Activity
In the material below, find all lines with the string "center" and copy them.

───── Extracted information

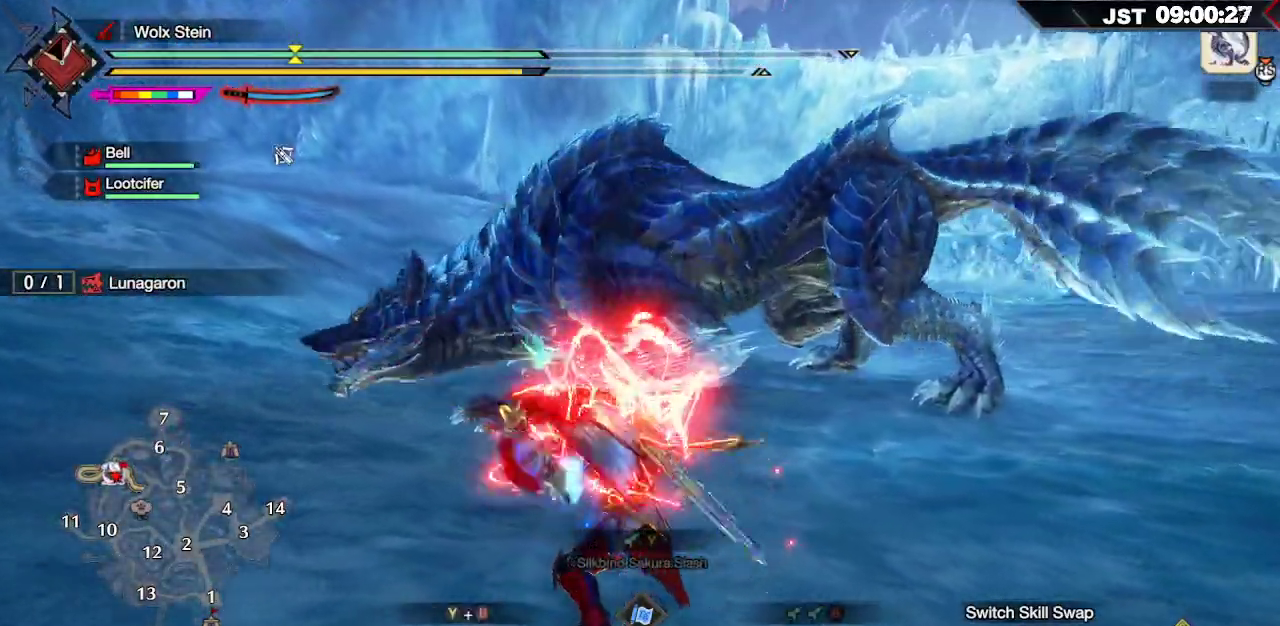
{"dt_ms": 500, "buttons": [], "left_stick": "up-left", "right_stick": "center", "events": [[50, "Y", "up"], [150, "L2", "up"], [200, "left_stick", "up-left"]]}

──────────
───── Extracted information

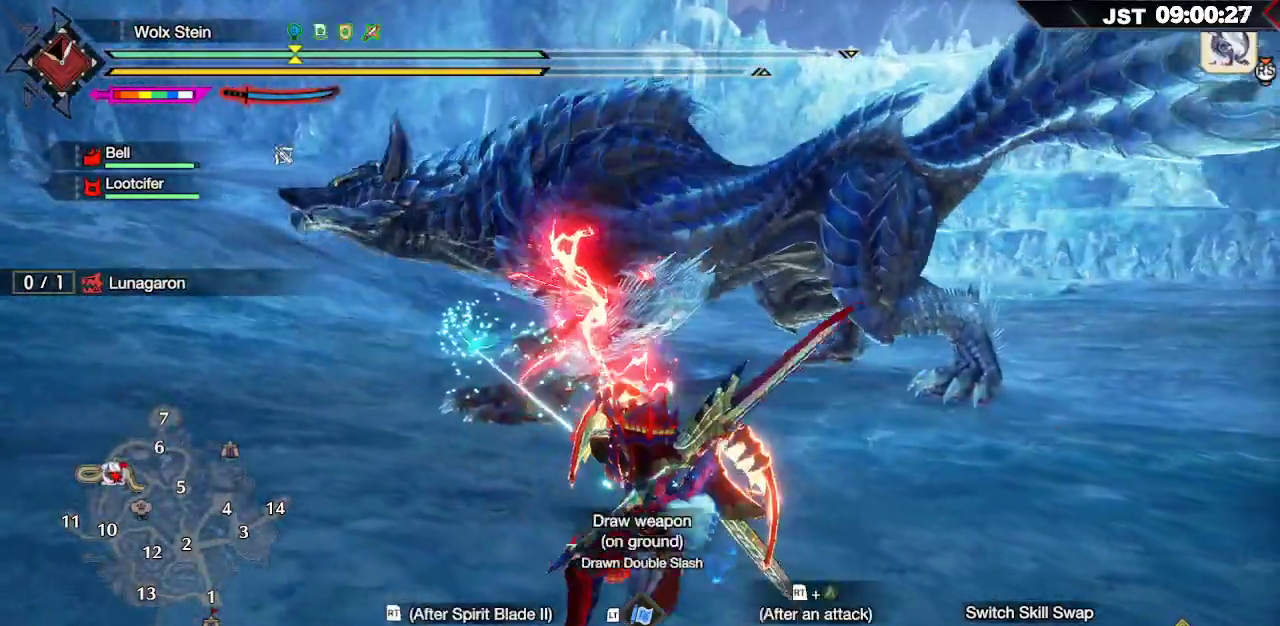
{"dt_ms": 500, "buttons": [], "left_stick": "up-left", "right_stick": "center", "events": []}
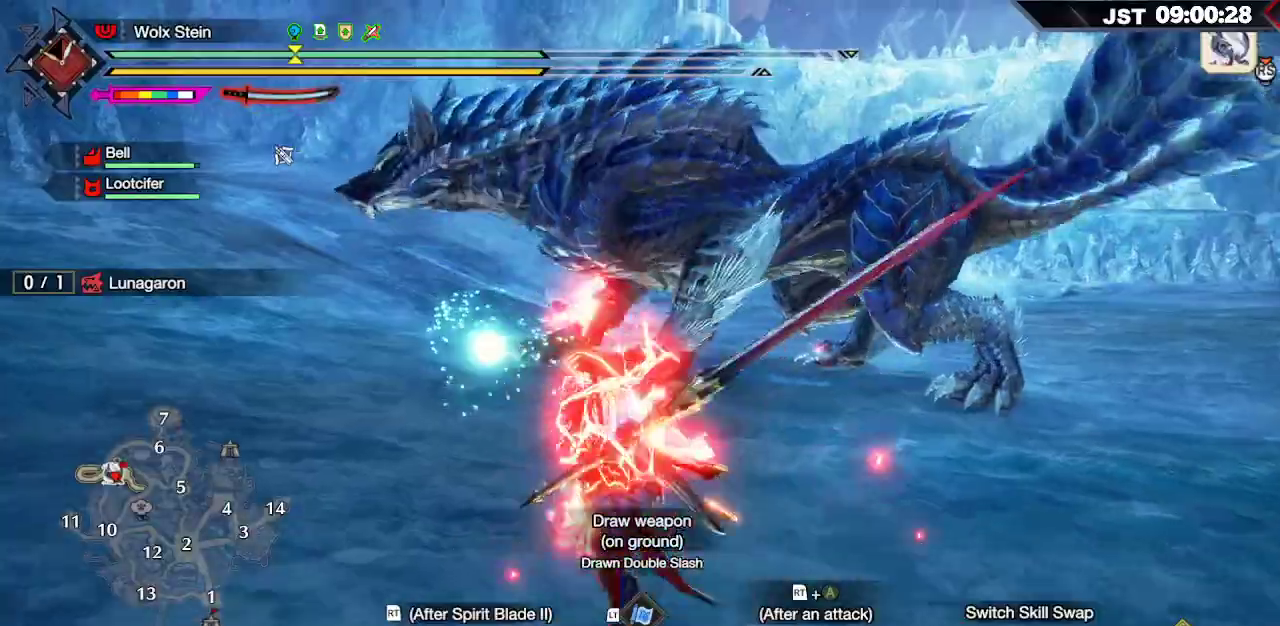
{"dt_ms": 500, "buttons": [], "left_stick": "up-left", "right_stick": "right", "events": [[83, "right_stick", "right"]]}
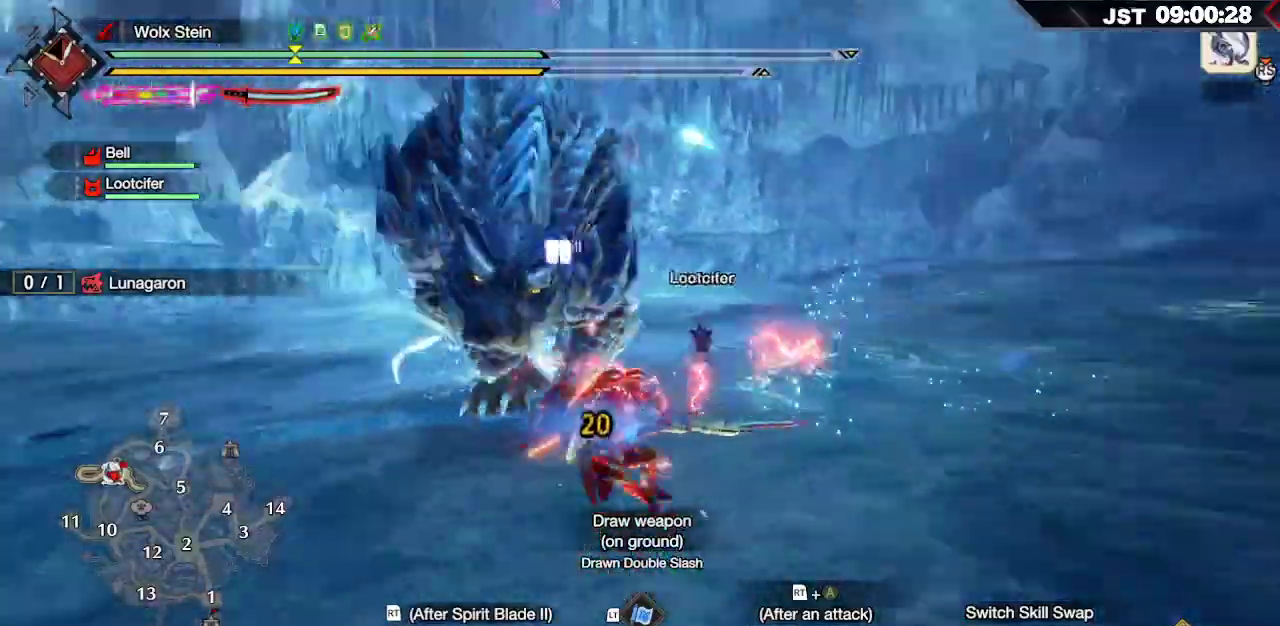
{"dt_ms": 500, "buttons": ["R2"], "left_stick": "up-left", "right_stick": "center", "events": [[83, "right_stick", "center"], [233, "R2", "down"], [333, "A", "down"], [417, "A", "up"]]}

──────────
───── Extracted information

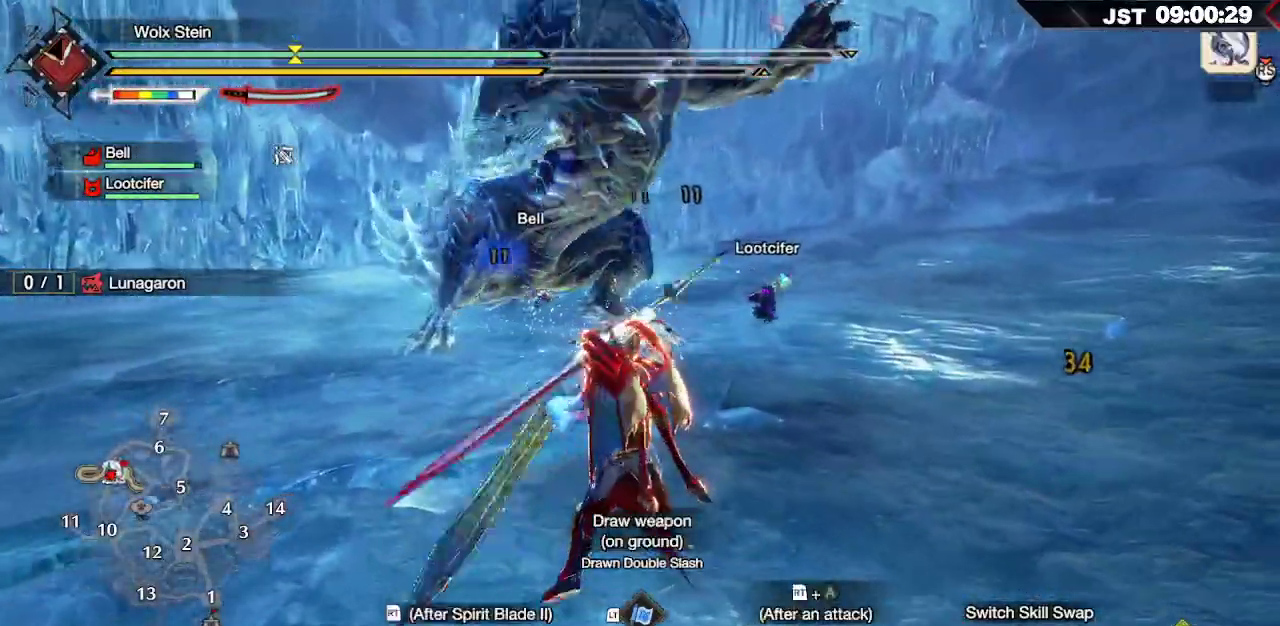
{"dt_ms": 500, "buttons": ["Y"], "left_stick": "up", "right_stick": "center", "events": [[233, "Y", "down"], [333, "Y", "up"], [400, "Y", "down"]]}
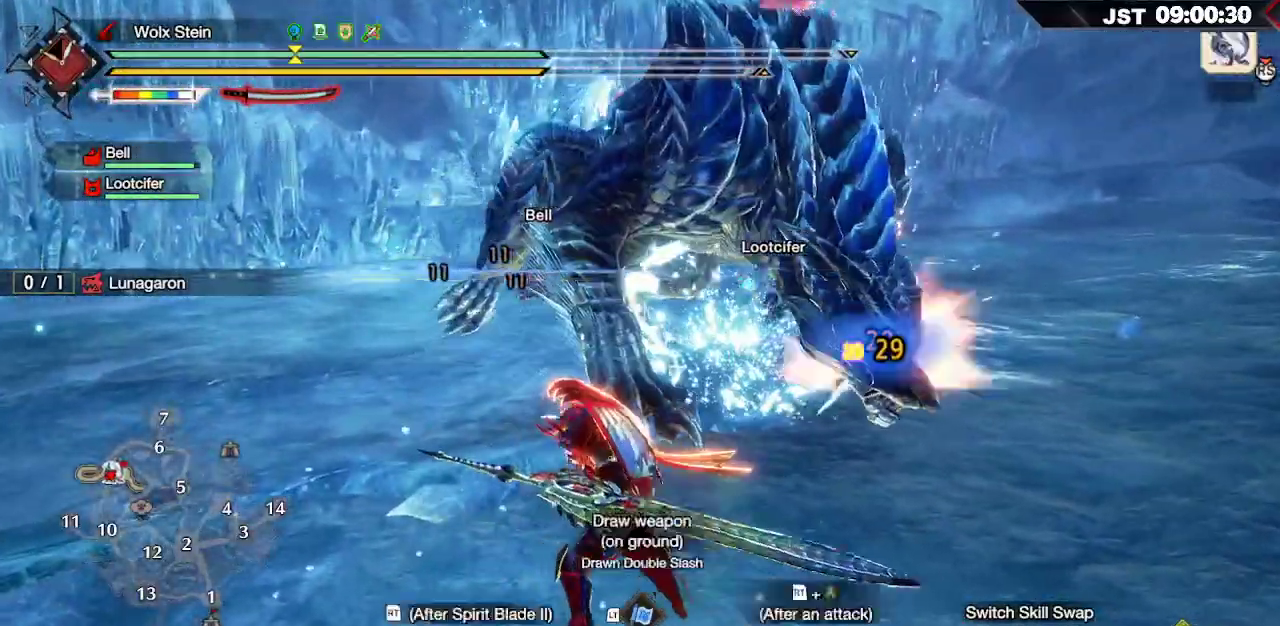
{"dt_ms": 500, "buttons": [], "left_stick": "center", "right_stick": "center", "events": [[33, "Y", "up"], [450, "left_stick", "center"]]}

──────────

Result of this exercise
{"dt_ms": 500, "buttons": [], "left_stick": "up-left", "right_stick": "center", "events": [[50, "Y", "up"], [150, "L2", "up"], [200, "left_stick", "up-left"]]}
{"dt_ms": 500, "buttons": [], "left_stick": "up-left", "right_stick": "center", "events": []}
{"dt_ms": 500, "buttons": ["R2"], "left_stick": "up-left", "right_stick": "center", "events": [[83, "right_stick", "center"], [233, "R2", "down"], [333, "A", "down"], [417, "A", "up"]]}
{"dt_ms": 500, "buttons": ["Y"], "left_stick": "up", "right_stick": "center", "events": [[233, "Y", "down"], [333, "Y", "up"], [400, "Y", "down"]]}
{"dt_ms": 500, "buttons": [], "left_stick": "center", "right_stick": "center", "events": [[33, "Y", "up"], [450, "left_stick", "center"]]}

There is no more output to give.